> _Set problem_
Return every line from the records below that contains the string "track".

> _Collected data entries_

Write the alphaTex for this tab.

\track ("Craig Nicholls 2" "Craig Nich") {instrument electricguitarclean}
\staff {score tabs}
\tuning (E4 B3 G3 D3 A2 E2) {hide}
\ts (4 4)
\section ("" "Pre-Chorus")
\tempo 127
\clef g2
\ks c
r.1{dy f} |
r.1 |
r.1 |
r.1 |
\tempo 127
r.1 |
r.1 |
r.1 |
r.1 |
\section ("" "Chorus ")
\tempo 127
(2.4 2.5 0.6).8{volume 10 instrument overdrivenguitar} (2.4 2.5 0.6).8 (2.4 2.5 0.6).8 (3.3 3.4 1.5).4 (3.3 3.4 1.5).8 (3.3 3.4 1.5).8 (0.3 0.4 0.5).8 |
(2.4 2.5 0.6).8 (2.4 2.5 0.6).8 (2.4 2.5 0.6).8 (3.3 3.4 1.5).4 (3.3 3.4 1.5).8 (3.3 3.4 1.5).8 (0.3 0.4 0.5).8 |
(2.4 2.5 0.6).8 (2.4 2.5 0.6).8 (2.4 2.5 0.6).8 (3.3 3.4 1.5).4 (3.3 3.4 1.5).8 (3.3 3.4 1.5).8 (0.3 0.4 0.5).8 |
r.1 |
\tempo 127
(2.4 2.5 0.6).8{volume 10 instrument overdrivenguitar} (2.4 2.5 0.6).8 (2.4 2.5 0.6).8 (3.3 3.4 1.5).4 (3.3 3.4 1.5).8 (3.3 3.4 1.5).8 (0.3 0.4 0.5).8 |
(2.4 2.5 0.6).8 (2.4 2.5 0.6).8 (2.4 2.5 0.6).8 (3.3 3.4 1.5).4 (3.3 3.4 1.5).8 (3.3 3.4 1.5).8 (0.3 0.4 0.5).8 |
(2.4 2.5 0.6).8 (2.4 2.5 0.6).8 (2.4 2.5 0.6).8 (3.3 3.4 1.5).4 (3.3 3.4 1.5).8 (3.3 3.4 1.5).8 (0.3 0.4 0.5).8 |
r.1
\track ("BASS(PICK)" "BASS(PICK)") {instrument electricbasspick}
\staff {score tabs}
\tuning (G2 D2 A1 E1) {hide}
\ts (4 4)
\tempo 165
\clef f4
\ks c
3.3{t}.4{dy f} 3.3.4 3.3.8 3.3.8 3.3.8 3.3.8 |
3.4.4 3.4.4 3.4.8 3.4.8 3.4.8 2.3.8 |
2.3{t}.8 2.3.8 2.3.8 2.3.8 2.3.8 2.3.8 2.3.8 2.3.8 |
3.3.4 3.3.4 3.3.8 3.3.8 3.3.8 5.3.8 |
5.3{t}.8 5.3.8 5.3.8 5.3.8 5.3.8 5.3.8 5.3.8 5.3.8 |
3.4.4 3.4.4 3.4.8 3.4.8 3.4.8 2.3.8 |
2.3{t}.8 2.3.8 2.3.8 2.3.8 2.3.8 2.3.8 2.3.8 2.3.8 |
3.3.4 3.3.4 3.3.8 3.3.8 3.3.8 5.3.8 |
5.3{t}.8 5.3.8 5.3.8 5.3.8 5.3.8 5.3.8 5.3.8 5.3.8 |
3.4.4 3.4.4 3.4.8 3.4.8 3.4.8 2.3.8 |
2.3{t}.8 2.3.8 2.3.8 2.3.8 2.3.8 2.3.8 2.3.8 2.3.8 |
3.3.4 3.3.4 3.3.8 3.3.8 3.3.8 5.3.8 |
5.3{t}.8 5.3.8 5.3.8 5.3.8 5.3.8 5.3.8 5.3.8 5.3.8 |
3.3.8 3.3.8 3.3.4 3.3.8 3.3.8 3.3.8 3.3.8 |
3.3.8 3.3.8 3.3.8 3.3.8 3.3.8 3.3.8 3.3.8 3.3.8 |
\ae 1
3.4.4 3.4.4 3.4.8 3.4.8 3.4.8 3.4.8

> _Solution for this problem_
\track ("Craig Nicholls 2" "Craig Nich") {instrument electricguitarclean}
\track ("BASS(PICK)" "BASS(PICK)") {instrument electricbasspick}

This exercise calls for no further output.